1. Raising the Medicare Eligibility Age to 67: $148 billion in 10-year savings.

Raising Medicare’s eligibility age from 65 to 67 would save $148 billion through 2021, according to the CBO. Proponents argue that Americans are living longer, healthier lives than ever, and that raising the Medicare eligibility age would give older Americans an incentive to remain in the workforce. It’s also easy for politicians to explain to their constituents what this policy step would do.

But there are some serious and complicated downsides. Moving younger, healthier seniors out of Medicare would raise risk across the Medicare pool and push premiums up. It would push some older Americans into the new health insurance exchanges mandated by the 2010 health care law, pushing premiums up on the plans traded there, too. It would leave some older Americans reliant on Medicaid, burdening the states, and leave others reliant on their employers, burdening businesses.

The biggest downside may be in the budget math: Raising the Medicare eligibility age by two years doesn’t really save that much money. That’s because the 65 year olds on Medicare tend to consume less health care than the very elderly.

2. Means Testing Medicare: $30 billion in 10-year savings

In Washington parlance, "means testing Medicare" roughly translates to "making wealthy seniors pay higher premiums." President Obama’s 2013 budget recommended increasing premiums on higher earners under Medicare parts B and D (in other words, on their doctors visits, medical supplies, and prescription drugs) by 15 percent starting in 2017. Usually, income thresholds rise with inflation. But Obama’s budget recommended freezing income thresholds until a quarter of beneficiaries end up subject to higher out-of-pocket costs. The proposal would save about $30 billion over 10 years, according to the CBO.

The fastest way to cut the cost of Medicare may be to shift as much of the cost as possible onto elderly beneficiaries.
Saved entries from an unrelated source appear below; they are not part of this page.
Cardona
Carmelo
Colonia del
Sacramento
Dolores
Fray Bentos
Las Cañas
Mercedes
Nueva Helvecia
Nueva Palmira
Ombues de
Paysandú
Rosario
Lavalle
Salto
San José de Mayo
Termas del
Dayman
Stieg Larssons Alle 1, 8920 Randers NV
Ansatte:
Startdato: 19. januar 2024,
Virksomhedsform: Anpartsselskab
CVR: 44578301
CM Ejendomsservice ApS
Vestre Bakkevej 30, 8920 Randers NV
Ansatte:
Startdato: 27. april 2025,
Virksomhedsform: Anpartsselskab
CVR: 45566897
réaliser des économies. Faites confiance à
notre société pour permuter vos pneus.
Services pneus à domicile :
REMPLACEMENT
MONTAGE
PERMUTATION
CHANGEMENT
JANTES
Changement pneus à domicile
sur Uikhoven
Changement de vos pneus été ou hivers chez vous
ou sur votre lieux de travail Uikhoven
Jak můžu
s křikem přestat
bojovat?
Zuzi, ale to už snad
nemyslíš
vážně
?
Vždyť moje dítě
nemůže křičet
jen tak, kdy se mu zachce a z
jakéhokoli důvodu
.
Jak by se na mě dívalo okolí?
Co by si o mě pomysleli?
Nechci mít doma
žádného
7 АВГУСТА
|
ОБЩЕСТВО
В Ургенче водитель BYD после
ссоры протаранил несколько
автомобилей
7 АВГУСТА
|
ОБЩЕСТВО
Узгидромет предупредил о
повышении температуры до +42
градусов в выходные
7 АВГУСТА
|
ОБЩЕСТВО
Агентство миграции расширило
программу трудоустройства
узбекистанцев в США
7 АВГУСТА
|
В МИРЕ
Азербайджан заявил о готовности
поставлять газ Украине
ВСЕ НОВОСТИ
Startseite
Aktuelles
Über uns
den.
President Obama’s proposal may illustrate the maximum amount of cost-sharing Democrats are willing to accept—and as you can see, the savings are a drop in the bucket.

Critics point out that the top 5 percent of Medicare beneficiaries—those with an income of more than $85,000—already pay higher premiums. The health care reform law has already established a freeze on income thresholds through 2019. Under the Obama plan, the threshold for higher premiums would end up being something like $47,000 in current dollars, according to the Kaiser Family Foundation.

Soaking the rich doesn’t work that well when it comes to Medicare, for a simple reason: Most beneficiaries are living off their savings, and most are not wealthy. Half the people on Medicare in 2012 had incomes below $22,500, according to the Kaiser foundation; a quarter had incomes below $14,000.

3. Switching to Chained CPI: $217 billion in 10-year savings

Indexing parts of the tax code and certain federal programs to a new consumer price index could raise about $72 billion in revenue and cut spending by about $145 billion through 2021, according to CBO’s 2011 calculations.

Experts say that the new measure, called "chained CPI," captures the way household spending rises with inflation better than the current measure. It also happens to rise more slowly. Using chained CPI to index cost-of-living adjustments to federal pensions and Social Security payments would slow the growth of payments. It would also push taxpayers into higher tax brackets faster.

Critics say that switching to a chained CPI would burden the oldest and sickest Social Security beneficiaries. Although most major budget frameworks suggest the switch, they also suggest additional protections for the most vulnerable beneficiaries.